If you're not reading it, you oughta be. SARX, Huw Raphael's decidedly divine blog, is updated frequently and thoughtfully. Here's the beginning of another considered post:
"CHICKEN HILL is a Co-operative Housing Project being built here in Asheville. It was good to find such a project being built inside the city limits, as well as "inside the city": anyone familiar with Asheville Geography will understand that East of the French Broad River and West of Town Mountain is more "in the city" than Oteen or Biltmore or even West Asheville. Our "down town" is all on the side and top of a bluff overlooking the river. Anything off that bluff may well be in town, but it's not really "inside" - especially for pedestrians.
Anyway, so there is Chicken Hill - a Mill Town. Here's a page on the history of the community. Mill Towns are common in the South: a Mill would buy up surrounding land and build small houses. These houses would be sold to the workers, including the management and sometimes the owners - the mortgage payments coming out of their pay. A company store would be set up, and land donated for churches. A community would be built out of shared land, time and work."
Go read the rest.
11 comments:
Thanks for the link... *Affordable* Community housing - and more importantly the people that would be living is such - is an important issue for me
But, eeek. I wish you'd picked something more, um... coherent :-)
Your perspective combines conservative political values with compassionate spiritual values. I am almost always impressed with the consistent way you approach social problems.
We disagree on many of the political points, but we normally find a moral agreement on the underlying needs. Thanks for blogging up a storm.
Since we're in the midst of the politically correct season, the Chicken Hill neighborhood, which city leaders a few years ago deemed deragatory slang for the former working-class mill town, is now more offficially known as the "West End-Clingman" neighborhood. Or so the wooden sign on Clingman states.
heheheheheheeheh. Ash - Rich People get a better name, too, huh?
Screwy: thanks. After 40+ years of working on it, I hope I've managed to present something consistent :-) I also hope I've got a few curve balls left!
PS: Screwy - I read your words to mean we agree on the what, just not the how. That is the beginning of any good community consensus, I think.
I think the developer is doing a good job of it. They seem to have put some thought into it, and as a tradesman they're doing some good work over there.
Its gotta be better than some cookie cutter ugly looking places I guess.....
Waz - the issue ain't that they are doing a bad job: in fact, it was their reputation that caused me to "tune in". But parties who can afford houses that start at $225K don't need housing communities... and it seems ironic that they are building it on the ruins of one of the most active "lower/middle income communities" Asheville had.
A second irony is that they are replacing the real community that was there, created by shared work, common history and community worship, with a hot tub. And they're using this as a marketing ploy.
Huw - the same thing is going on in South Asheville. People who have lived in my 'hood for years are moving to Arden or elsewhere because someone had the idea of developing a condo community. The condos start in the $150s. That's almost double the price of most property on/around Shiloh.

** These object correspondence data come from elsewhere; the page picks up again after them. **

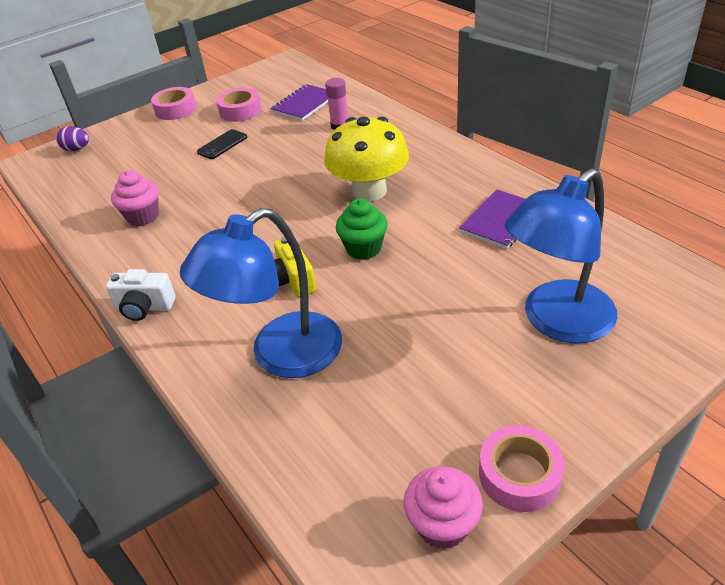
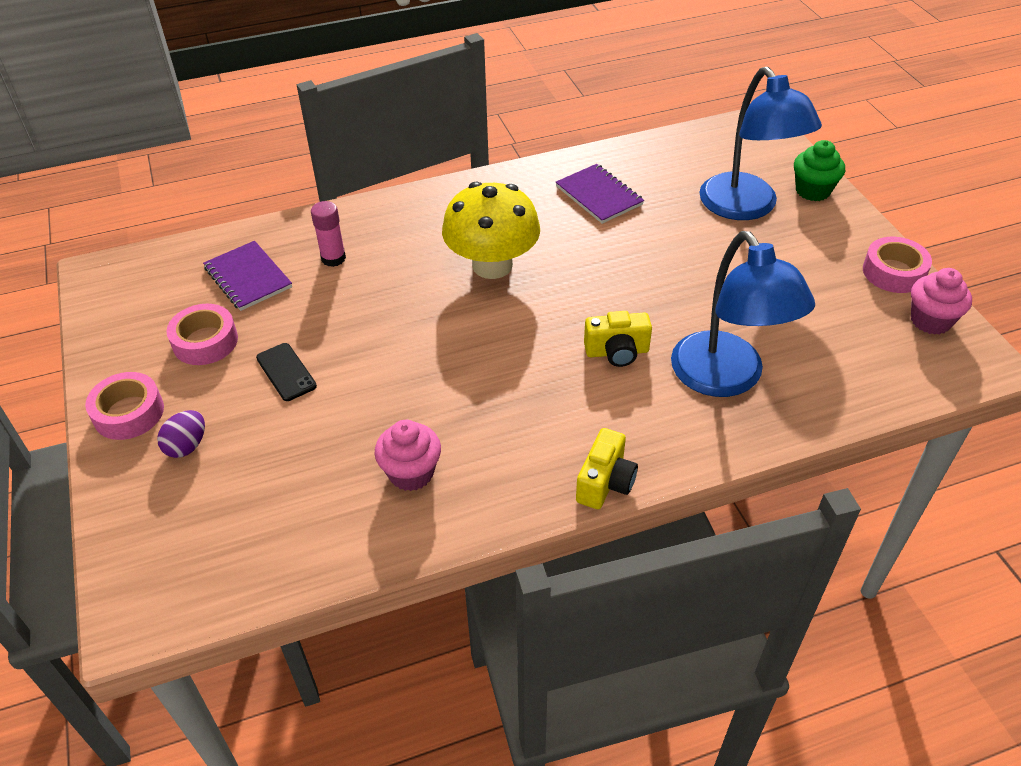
camera: 75 degrees left, 5 degrees up
(77, 149) = (147, 551): purple egg -> purple egg (187, 446)
(144, 307) = (605, 482): white camera -> yellow camera
(363, 248) = (592, 291): green cupcake -> green cupcake (812, 191)

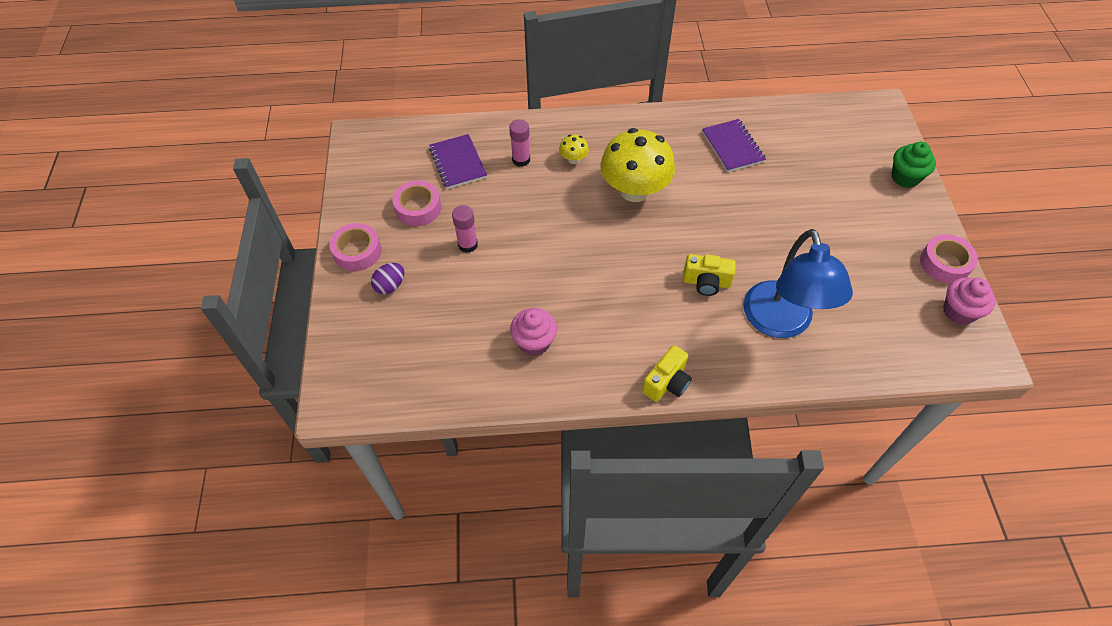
camera: 15 degrees right, 10 degrees up
(286, 372) = (468, 244): black phone -> pink glue stick
(402, 245) = (573, 159): none -> yellow mushroom
(746, 207) = (845, 181): blue lamp -> none

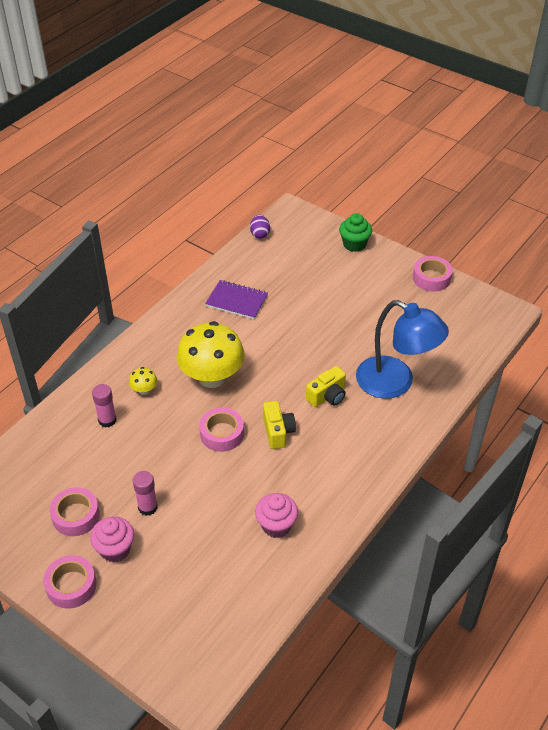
camera: 50 degrees left, 10 degrees down
(390, 286) = (130, 584): purple egg -> purple egg (260, 234)
(458, 163) = (62, 460): purple notebook -> none
(585, 239) = (222, 434): none -> pink tape
(667, 383) = (381, 474): yellow camera -> yellow camera (278, 432)
(958, 312) = (468, 299): pink cupcake -> pink cupcake (115, 549)

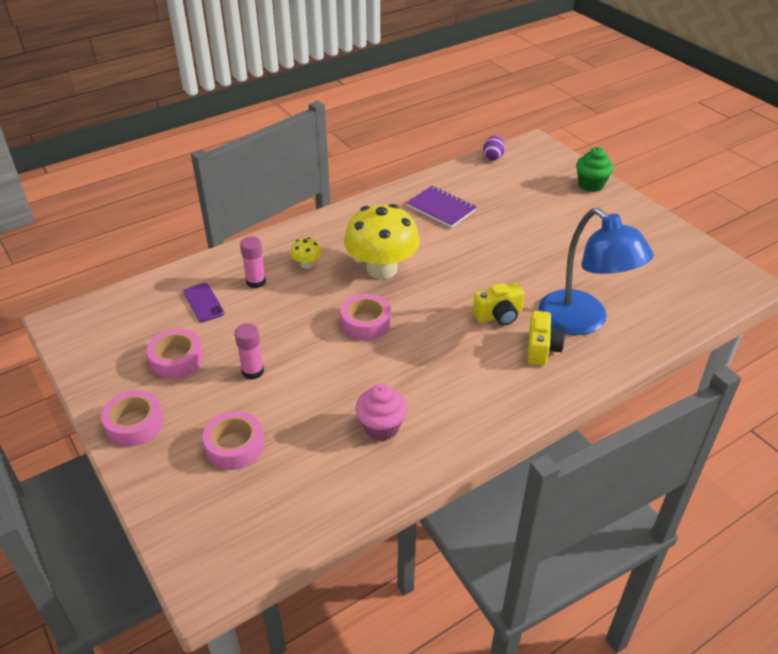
camera: 20 degrees right, 5 degrees down
(71, 454) = (203, 303): none -> purple phone
(115, 549) = (198, 402): pink cupcake -> none
(278, 432) = (427, 336): yellow camera -> yellow camera (541, 348)
(431, 278) = (667, 232): pink tape -> pink tape (235, 446)

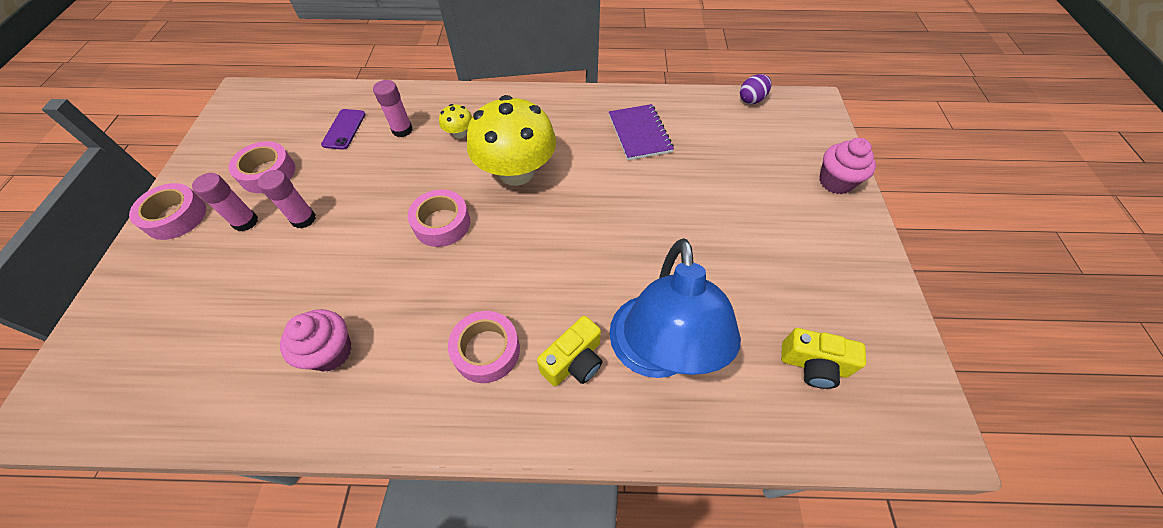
camera: 35 degrees right, 15 degrees up
(205, 396) = (245, 222): none -> pink glue stick
(235, 446) = (209, 288): pink tape -> pink tape (486, 350)
(498, 315) = (571, 290): yellow camera -> yellow camera (813, 365)
(591, 185) = (835, 182): green cupcake -> pink cupcake

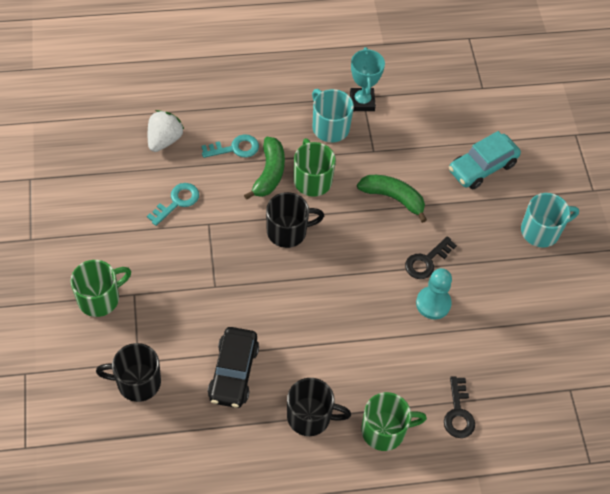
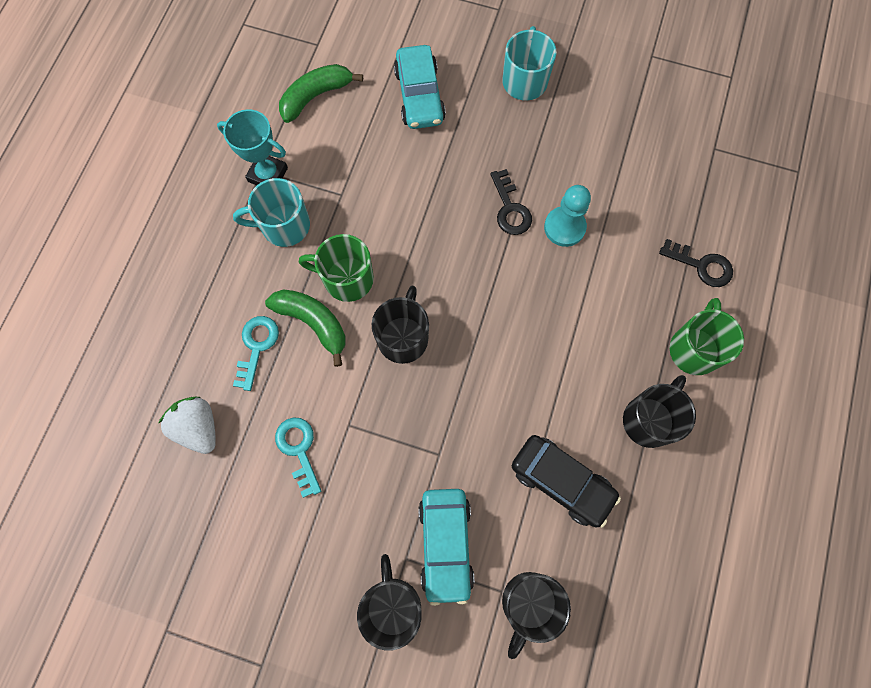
camera: 60 degrees left, 15 degrees up
(99, 298) = (392, 605): green mug -> black mug
(154, 314) = (446, 544): none -> turquoise car
(393, 198) = (414, 204): green banana -> green banana (315, 96)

Now the new city council desires to extend transit service to Black Mountain. Thanks! Why not just give me a voucher to relocate to Black Mountain so I can work in Asheville? Has Asheville annexed Black Mountain yet? How does this logically make sense for Asheville?
The new city coucil wants to take $100K and spend it on walk ways when they should put it into paying bus drivers a decent wage and then extend the bus service hours to accommodate those Asheville workers who need to work later than 6/7PM.
Note: rant brought to you by a Dem. living a Bellamy country.
(damn, I really need to switch to decaf)
Huw - I say high density is good. I would rather see four places crammed in there with families than one ugly McMansion. I agree with you guys, it sucks watching unlikely places getting gobbled up by big bucks.
I was humored by the developer using the sell - beautiful view of future park. Maybe they should include beautiful view of future highway widening project.
Too right, waz.
The I-26 connector will means years of construction leading up to living aside a busy freeway.
Totally off topic, but have they picked a route for I26 yet? Last I heard was a proposed bridge in the north part of town, slicing across, into and through west Asheville.